Ein Punkt als Belohnung für Endspurt

Umkämpftes Spiel gegen den Meister: Huskies - Bremerhaven 2:3

Kassel. Spitzenreiter Bietigheim haben sie geschlagen, Lieblingsgegner Frankfurt auch. Am aktuellen Meister aber haben sich die Huskies gestern die Zähne ausgebissen.

2:3 (0:1, 0:0, 2:1 / 0:0 / 0:1) unterlagen die Kasseler Eishockey-Cracks nach Penaltyschießen den Fischtown Pinguins aus Bremerhaven – trotz einer großartigen Aufholjagd im letzten Drittel. Während Manuel Klinge und Adriano Carciola an Torwart Meisner scheiterten, trafen Cook und McPherson für die Norddeutschen ins Schwarze und besiegelten so die dritte Niederlage der Huskies in Folge.

Und da war auch kein gutes Omen, dass eine Kasseler Eishockey-Legende beim ersten Bully den Puck einwarf: Mister Dave Morrison, dessen Sohn Conor anstelle des erkälteten Daniel Schmölz im ersten Sturm ran durfte. Und auch Ex-Nationaltorwart Helmut de Raaf, der Trainer wird in Schwenningen, als Beobachter auf der Tribüne sah Hausherren, die sich ganz, ganz schwer taten. Weil Adriano Carciola nach 43 Sekunden völlig frei an Torwart Meisner scheiterte und auf der anderen Seite Dejdar schon mit dem ersten Schuss aus spitzem Winkel Jeff Frazee im Huskies-Kasten bezwang. Keine zwei Minuten waren gespielt.

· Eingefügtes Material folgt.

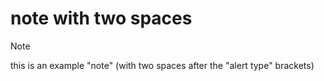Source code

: # note with two spaces

> [!NOTE]  
> this is an example "note" (with two spaces after the "alert type" brackets)
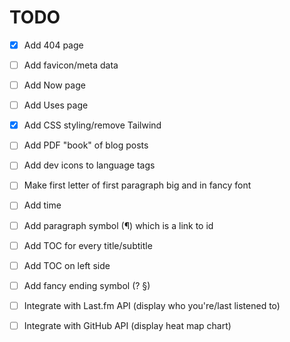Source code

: # TODO

- [x] Add 404 page
- [ ] Add favicon/meta data
- [ ] Add Now page
- [ ] Add Uses page
- [x] Add CSS styling/remove Tailwind

- [ ] Add PDF "book" of blog posts
- [ ] Add dev icons to language tags
- [ ] Make first letter of first paragraph big and in fancy font
- [ ] Add time
- [ ] Add paragraph symbol (¶) which is a link to id
- [ ] Add TOC for every title/subtitle
- [ ] Add TOC on left side
- [ ] Add fancy ending symbol (? §)


- [ ] Integrate with Last.fm API (display who you're/last listened to)
- [ ] Integrate with GitHub API (display heat map chart)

Ein Schock für die Kasseler. Deren Fehlerquote hoch war an diesem Abend, allein Schiri Köttstörfer übertraf sie noch mit fragwürdigen Strafzeiten gegen die Kasseler und schier endlosem Palaver mit Spielern und Trainern. „Aufhören, aufhören“ skandierten die Fans am Ende des ersten Drittels, als die Huskies mit dem knappen Rückstand dank einiger guter Paraden von Frazee noch gut bedient waren.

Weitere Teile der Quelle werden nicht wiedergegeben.